A tal proposito, è già sufficiente ricordare che la Corte di Cassazione, a Sezioni unite, si è pronunciata ben tre volte sulla predetta norma, rispettivamente nel 2006 con la sentenza n. Cass. 22216/2006, nel 2010 con la sentenza Cass. n. 21799/2010 e, infine, nel 2019 con la sentenza Cass. n. 15750/2019.

Senza dover necessariamente ripercorrere l'intera evoluzione ermeneutica dell'istituto analizzato, è pur possibile, in questa sede, dare conto dell'attuale stato dell'arte nella lettura e nell'utilizzo della disposizione normativa in esame da parte della Suprema Corte.

Innanzitutto, va rilevato che l'Ordinanza in commento ricalca fedelmente, tanto da richiamarla testualmente al proprio interno, la recente sentenza Cass., sez. I, n. 277/2020, pronunciata dalla Sezione I della Cassazione, discostandosi, nel contempo, da un precedente e difforme orientamento, sempre espresso dalla prima sezione, con la sentenza Cass. n. 19433/2017.

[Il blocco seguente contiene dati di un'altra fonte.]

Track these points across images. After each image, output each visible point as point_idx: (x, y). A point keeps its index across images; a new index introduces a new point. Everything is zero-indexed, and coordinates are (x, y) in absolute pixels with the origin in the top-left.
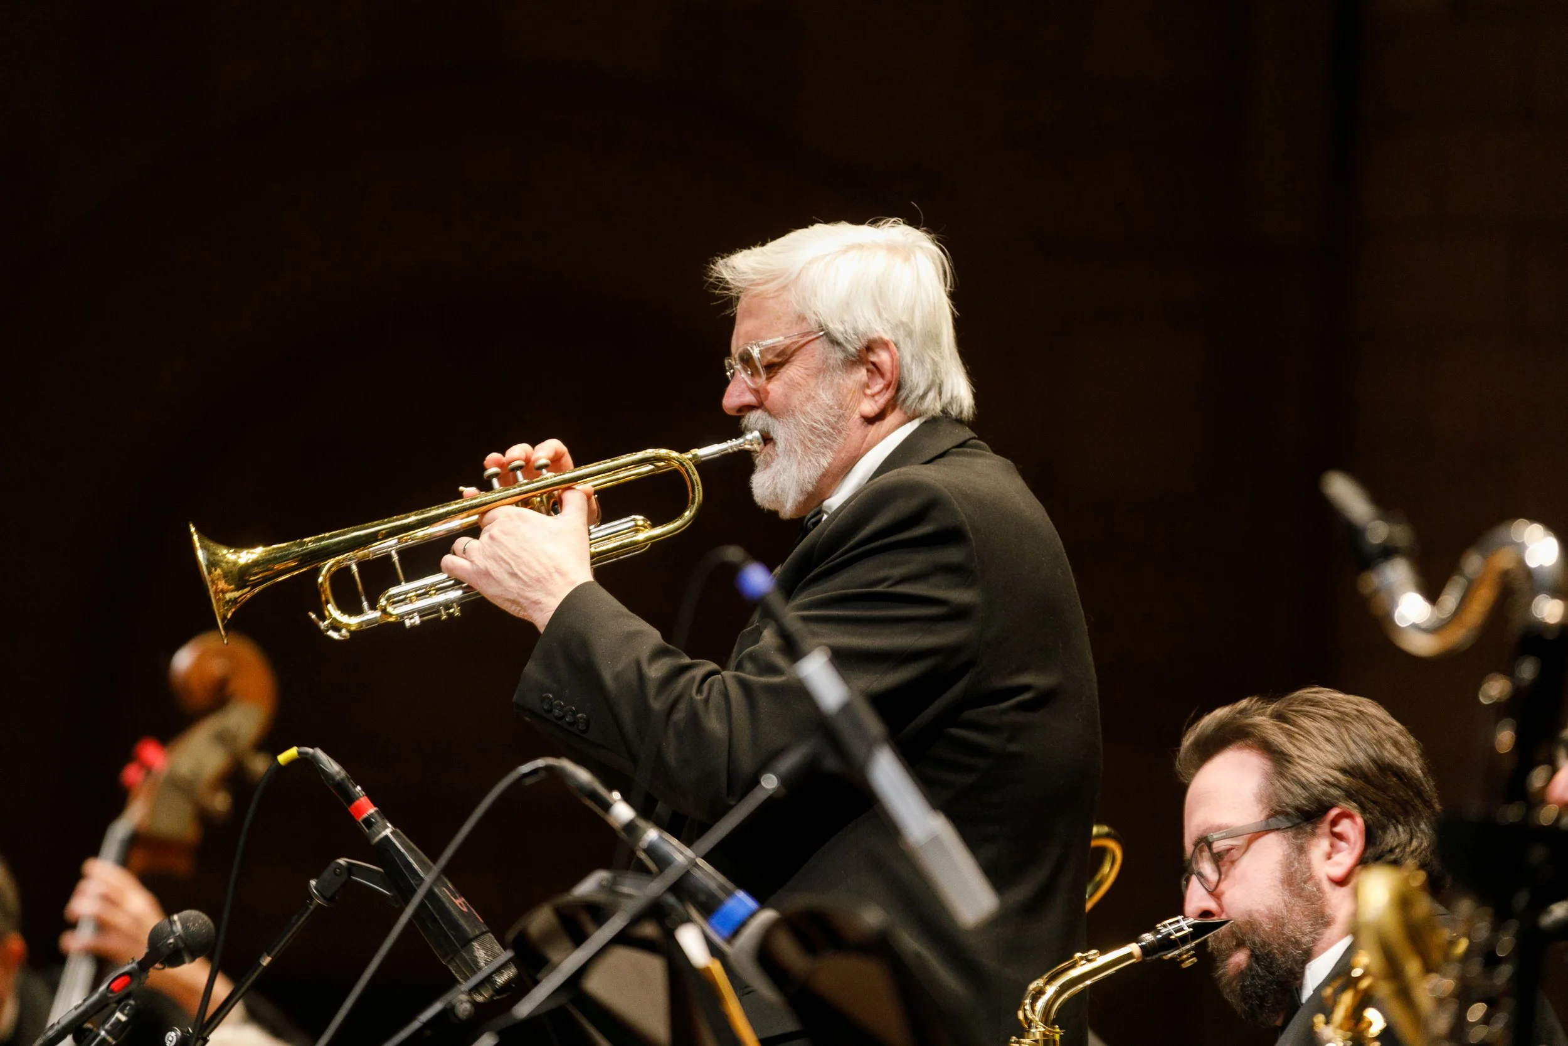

La sottosezione I della Sezione c.d. “filtro” riprende, infatti, i due principi cardini della decisione, assunta dalla Cassazione all'inizio dell'anno in corso: da un lato, si conferma che la valutazione dei “gravi motiviè un apprezzamento in fatto riservato soltanto alla giurisprudenza di merito e, per ciò stesso, insindacabile in sede di giudizio di legittimità, dall'altro, si puntualizza, in parziale divergenza con la tesi risalente al 2017, che le circostanze dell'età prescolare del minore e del rischio di un'espulsione di quest'ultimo dall'Italia non sono sufficienti alla concessione del permesso speciale ex art. 31, comma 3, T.U.I., in mancanza di altri fatti in tal senso rilevanti.

Stante quanto sopra riportato, si osserva, in questa fattispecie processuale, la duplicità dell'approccio della Suprema Corte, la quale, pur premettendo che l'indagine sui gravi motivi, menzionati dalla norma in studio, è compito riservato ex lege ai tribunali e alle corti di merito, senza possibilità di una rivalutazione fattuale da parte del giudice di legittimità, fornisce contestualmente alla giurisprudenza di merito i criteri ermeneutici necessari per una corretta ed efficace applicazione della norma presa in considerazione.

È evidente, tuttavia, che l'atteggiamento degli ermellini è teso qui al perseguimento della finalità nomofilattica di esatta osservanza e di uniforme applicazione della legge, che il nostro ordinamento giuridico riconosce exart. 65 del R.D. n. 12 del 30 gennaio 1941 alla Suprema Corte di Cassazione.

In ossequio all'indirizzo recentemente affermatosi, l'Ordinanza Cass. n. 23810/ 2020 dichiara inammissibile il ricorso, poiché non vengono indicate nello stesso le presunte circostanze fattuali, che la Corte d'Appello di Napoli avrebbe omesso di esaminare, sotto il profilo della verifica della sussistenza o meno di un grave danno allo sviluppo psicofisico dei minori.

Infatti, i ricorrenti si limitavano semplicemente a censurare l'indagine già svolta dal giudice di merito su aspetti fattuali, che erano già stati dedotti ed esaminati nei precedenti giudizi e, di conseguenza, la Sezione VI dichiara l'inammissibilità dell'impugnazione proposta.

Tuttavia, il Collegio procedente, come sopra già evidenziato, riassume nella parte argomentativa del suo provvedimento l'orientamento prevalente, in seno alla Cassazione, sulla valutazione e sull'interpretazione di elementi fattuali importanti nella fattispecie, quali la tenera età del minore, le conseguenze rischiose di un suo allontanamento dal territorio italiano e la presenza in capo ai genitori di quest'ultimo di precedenti penali.

La Suprema Corte chiosa sullo specifico punto, rammentando che il bene giuridicamente tutelato dal legislatore mediante l'introduzione dell'art. 31, comma 3, T.U.I. va necessariamente identificato con l'interesse del minore e con la doverosa salvaguardia del suo “equilibrio psicofisico”.